Scaling up to 1000 genes:

In [30]:
%time dist = distmatrix(data, N = 1000)
CPU times: user 20.6 s, sys: 2.44 s, total: 23.1 s
Wall time: 22.9 s

And the full calculation:

In [31]:
%time dist = distmatrix(data)
CPU times: user 2min 11s, sys: 6.8 s, total: 2min 18s
Wall time: 2min 17s

--> run time of ~2 minutes for a single core of a hyper-threaded 2.5 GHz dual core i5-3210M processor running in 64bit mode.

For a similar architecture (e.g., another i5), single-core speed should depend linearly on the clock speed (e.g., a 5 GHz processor would run twice as fast).
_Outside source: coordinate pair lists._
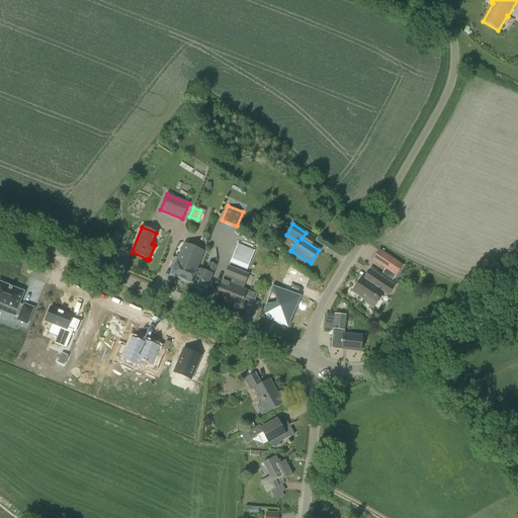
[(114,232),(109,244),(117,247),(121,236),(114,232)]
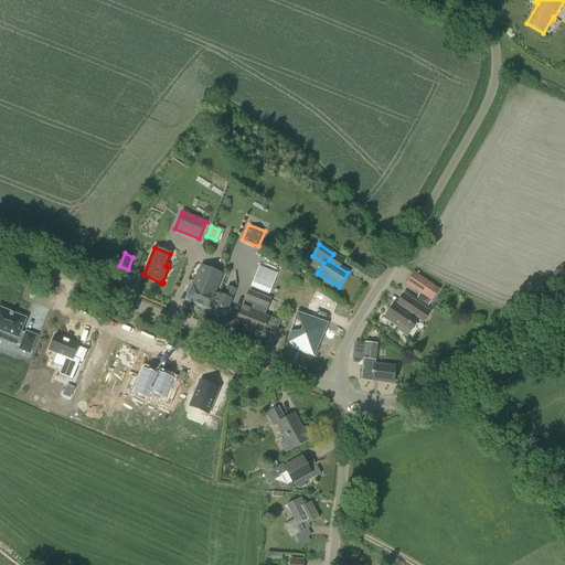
[(209,313),(211,313),(211,311),(212,311),(217,296),(214,295),(223,275),(200,266),(185,301),(210,311),(209,313)]
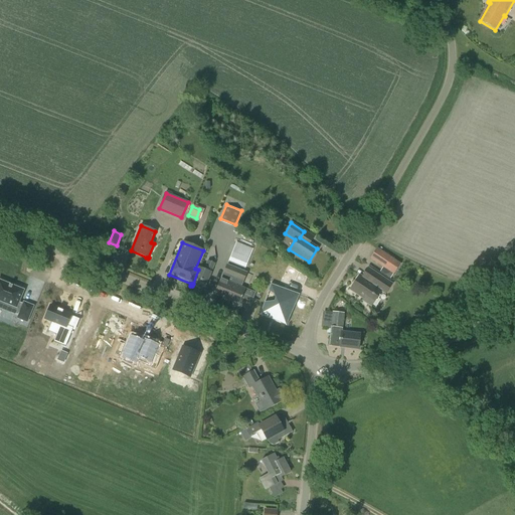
[(252,249),(236,242),(228,262),(245,269),(252,249)]
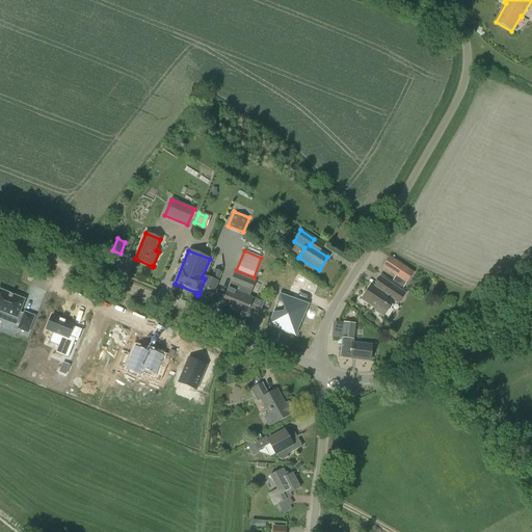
[(382,268),(406,284),(414,273),(390,258),(382,268)]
(Without explicitly setting up our problem for parallel processing, adding additional processor cores will give us no speed up).

For other architectures, run times are problem dependent (in this case, a floating point benchmark would be a good predictor of the relative run time).

See if you can figure out the time scaling for your computer.